Re: Publishing tests after the contests

Posted: Mon Apr 18, 2005 2:31 pm
by misof
gvcormac wrote:2. I promised to put together a proposal to make the ACM contest more "spectator friendly." This proposal will have several components, starting with simply making sure that scoreboards appear in predictable places. More sophisticated things that might be done could involve commentary - viewing either submissions or work-in-progress, with experts explaining strategies, errors, likely outcomes. This could be done using multimedia or just a blog. For an analogy, think of television coverage of chess, billiards, or other sports that would be mind-numbing without real-time analysis.
As Shahriar already mentioned, TopCoder is a really spectator-friendly contest. (Recently I was at the TCCC'05 finals, so I have some first-hand experience :))

One of the major problems I see with making the ACM contests more spectator-friendly is their length. The whole contest round at TopCoder takes approximately 2 hours and consists of different phases (coding, challenge, waiting for the systests). The ACM contest is plain 5 hours of coding time. IMHO nobody will ever spend the entire 5 hours by looking at people writing code.

Do you already have any ideas on how to address this situation?

Re: hmm

Posted: Mon Apr 18, 2005 2:44 pm
by gvcormac
misof wrote: In my eyes, the only role of the GA in the process of selecting competition tasks currently reduces to: "check whether you have already seen this task". If I want to change something I don't like, GA is not the place to be. (In fact, I'm thinking about a candidacy to be an ISC member, but that's a different story ;))
Please do run for ISC. Lots of people, including myself, are aware of the current structural and political difficulties. How the structures should be changed is another matter. Since I'm an elected member I consider it my role to represent you and the rest of the GA in this process. We probably don't want to go into all the details of IOI organization and potential improvements here - drop me a line. I leave for the meeting in about 36 hours ...
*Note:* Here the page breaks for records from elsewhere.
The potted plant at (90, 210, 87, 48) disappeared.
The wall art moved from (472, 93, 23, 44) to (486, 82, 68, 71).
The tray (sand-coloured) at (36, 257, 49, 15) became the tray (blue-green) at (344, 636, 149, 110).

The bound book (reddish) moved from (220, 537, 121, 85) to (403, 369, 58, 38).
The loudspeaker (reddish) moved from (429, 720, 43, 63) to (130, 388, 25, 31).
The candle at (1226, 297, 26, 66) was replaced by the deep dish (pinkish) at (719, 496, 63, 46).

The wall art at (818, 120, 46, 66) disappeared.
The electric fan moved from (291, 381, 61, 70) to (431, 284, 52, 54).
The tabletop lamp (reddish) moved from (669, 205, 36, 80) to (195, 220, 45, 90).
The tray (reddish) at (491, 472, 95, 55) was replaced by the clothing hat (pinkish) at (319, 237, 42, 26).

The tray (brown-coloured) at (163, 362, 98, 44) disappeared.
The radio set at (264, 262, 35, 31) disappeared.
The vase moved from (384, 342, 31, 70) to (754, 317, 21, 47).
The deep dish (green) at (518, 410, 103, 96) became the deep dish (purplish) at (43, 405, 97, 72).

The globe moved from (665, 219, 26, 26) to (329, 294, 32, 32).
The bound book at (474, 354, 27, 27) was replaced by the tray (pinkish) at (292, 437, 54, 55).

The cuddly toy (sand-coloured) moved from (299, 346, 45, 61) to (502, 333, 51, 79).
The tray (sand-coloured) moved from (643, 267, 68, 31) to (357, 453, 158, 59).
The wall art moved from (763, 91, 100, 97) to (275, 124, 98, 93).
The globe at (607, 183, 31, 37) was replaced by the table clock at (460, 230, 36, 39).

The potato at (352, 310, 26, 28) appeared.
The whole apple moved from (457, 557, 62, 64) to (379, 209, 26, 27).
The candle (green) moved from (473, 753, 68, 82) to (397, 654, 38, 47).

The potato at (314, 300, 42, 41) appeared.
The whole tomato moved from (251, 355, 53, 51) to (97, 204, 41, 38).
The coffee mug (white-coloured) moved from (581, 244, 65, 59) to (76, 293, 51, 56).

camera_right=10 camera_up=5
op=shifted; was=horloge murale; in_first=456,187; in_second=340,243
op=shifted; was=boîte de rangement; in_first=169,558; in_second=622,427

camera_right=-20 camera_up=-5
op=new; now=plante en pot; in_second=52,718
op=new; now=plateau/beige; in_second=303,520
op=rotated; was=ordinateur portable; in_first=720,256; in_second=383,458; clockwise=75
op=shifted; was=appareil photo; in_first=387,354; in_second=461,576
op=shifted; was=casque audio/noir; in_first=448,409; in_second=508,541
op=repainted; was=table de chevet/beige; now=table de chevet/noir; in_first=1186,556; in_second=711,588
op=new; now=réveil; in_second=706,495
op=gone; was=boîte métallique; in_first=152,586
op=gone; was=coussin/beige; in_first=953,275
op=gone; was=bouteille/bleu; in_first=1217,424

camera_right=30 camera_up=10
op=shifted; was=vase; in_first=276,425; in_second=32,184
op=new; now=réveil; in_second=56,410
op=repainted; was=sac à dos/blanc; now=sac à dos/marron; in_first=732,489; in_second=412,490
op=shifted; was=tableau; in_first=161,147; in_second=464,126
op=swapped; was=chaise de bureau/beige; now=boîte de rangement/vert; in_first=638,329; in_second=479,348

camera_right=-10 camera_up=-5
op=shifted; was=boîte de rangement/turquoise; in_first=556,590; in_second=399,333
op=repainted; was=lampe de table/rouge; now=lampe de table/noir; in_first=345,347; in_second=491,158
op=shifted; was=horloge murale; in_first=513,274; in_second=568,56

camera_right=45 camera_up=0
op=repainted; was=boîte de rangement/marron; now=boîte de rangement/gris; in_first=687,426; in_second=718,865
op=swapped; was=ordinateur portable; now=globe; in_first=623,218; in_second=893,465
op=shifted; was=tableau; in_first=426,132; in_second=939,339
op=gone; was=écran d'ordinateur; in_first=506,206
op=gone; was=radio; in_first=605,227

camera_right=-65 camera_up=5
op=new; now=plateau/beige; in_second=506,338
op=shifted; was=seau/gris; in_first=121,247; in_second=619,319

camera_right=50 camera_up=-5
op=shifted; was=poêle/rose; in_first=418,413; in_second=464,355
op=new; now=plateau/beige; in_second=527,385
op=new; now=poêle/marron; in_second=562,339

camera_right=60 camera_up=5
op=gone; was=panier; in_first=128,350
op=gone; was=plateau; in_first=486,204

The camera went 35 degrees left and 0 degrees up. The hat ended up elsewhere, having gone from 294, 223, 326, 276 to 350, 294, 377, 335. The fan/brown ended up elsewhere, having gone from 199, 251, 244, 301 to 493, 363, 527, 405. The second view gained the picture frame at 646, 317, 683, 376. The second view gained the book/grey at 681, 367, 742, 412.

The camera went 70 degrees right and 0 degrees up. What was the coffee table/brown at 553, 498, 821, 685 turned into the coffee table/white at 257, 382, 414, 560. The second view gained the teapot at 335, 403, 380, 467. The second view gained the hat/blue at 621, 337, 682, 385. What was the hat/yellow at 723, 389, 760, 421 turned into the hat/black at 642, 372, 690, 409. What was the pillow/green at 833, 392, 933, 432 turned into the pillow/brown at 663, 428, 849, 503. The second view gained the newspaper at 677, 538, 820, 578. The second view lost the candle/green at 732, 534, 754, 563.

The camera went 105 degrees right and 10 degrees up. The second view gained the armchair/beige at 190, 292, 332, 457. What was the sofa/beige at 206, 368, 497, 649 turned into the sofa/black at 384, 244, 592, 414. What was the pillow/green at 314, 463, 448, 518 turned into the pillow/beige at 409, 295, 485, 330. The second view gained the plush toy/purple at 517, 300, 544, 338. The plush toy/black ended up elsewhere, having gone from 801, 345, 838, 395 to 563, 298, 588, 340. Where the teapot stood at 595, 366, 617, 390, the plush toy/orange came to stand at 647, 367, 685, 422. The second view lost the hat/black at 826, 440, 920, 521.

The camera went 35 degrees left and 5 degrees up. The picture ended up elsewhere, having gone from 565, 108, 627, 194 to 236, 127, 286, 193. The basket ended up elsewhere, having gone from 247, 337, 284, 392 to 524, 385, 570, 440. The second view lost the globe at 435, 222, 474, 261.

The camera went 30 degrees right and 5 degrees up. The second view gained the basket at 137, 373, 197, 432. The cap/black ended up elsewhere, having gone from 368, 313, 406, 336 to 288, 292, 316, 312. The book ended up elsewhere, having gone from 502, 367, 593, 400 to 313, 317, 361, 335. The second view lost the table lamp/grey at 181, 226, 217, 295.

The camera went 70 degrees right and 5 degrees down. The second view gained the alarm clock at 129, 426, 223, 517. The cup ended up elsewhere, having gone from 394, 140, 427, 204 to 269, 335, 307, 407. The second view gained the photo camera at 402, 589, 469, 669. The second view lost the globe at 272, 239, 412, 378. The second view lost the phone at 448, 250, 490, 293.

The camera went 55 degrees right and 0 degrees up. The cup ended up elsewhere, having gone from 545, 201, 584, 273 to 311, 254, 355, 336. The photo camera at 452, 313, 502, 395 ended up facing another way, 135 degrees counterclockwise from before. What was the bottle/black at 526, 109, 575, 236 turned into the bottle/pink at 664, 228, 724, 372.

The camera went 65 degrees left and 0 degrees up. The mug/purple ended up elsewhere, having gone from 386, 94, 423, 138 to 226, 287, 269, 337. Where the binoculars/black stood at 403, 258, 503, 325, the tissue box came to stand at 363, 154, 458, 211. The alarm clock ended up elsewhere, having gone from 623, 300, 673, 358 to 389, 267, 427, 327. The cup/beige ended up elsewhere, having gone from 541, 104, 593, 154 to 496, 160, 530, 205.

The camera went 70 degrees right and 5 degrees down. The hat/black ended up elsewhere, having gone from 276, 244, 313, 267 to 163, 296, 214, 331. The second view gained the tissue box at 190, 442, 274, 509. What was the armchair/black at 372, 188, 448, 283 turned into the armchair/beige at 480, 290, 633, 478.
I glanced at your problem analysis of the 2004 contest and I'll look at it further. One comment I have is that I think that throughout the years efficiency has become the paramount evaluation criterion at the expense of correctness. Algorithms that don't work can get most of the marks, while correct ones get almost nothing. This must be changed. Also, competitors are in the dark about what sort of test cases they might expect. This also must be changed.

I'm only one member but I think I'm not alone in my views. And things won't change overnight.

Re: Publishing tests after the contests

Posted: Mon Apr 18, 2005 2:47 pm
by shahriar_manzoor
Well first I would like to say was TCCC05 was the contest where only one problem was solved in the final contest? Was the problemset fair? Or was it way too difficult? What I mean that we sometimes need to critisize topcoder as well :).

I think five hour contest is fair because then you can come back from a disaster. In Topcoder often I see very good coders to badly: like Derek Kisman out of top 20. In a five hour contest you can never expect Derek out of first 20 can you?

Re: Publishing tests after the contests

Posted: Mon Apr 18, 2005 3:10 pm
by gvcormac
shahriar_manzoor wrote:Well first I would like to say was TCCC05 was the contest where only one problem was solved in the final contest? Was the problemset fair? Or was it way too difficult? What I mean that we sometimes need to critisize topcoder as well :).

I think five hour contest is fair because then you can come back from a disaster. In Topcoder often I see very good coders to badly: like Derek Kisman out of top 20. In a five hour contest you can never expect Derek out of first 20 can you?
I'd be happy to criticize TopCoder. But I won't; at least not now.

I think "unbalanced" is a better word than "unfair." I reserve unfair for cases in which one contestant or group has a particular advantage or disadvantage.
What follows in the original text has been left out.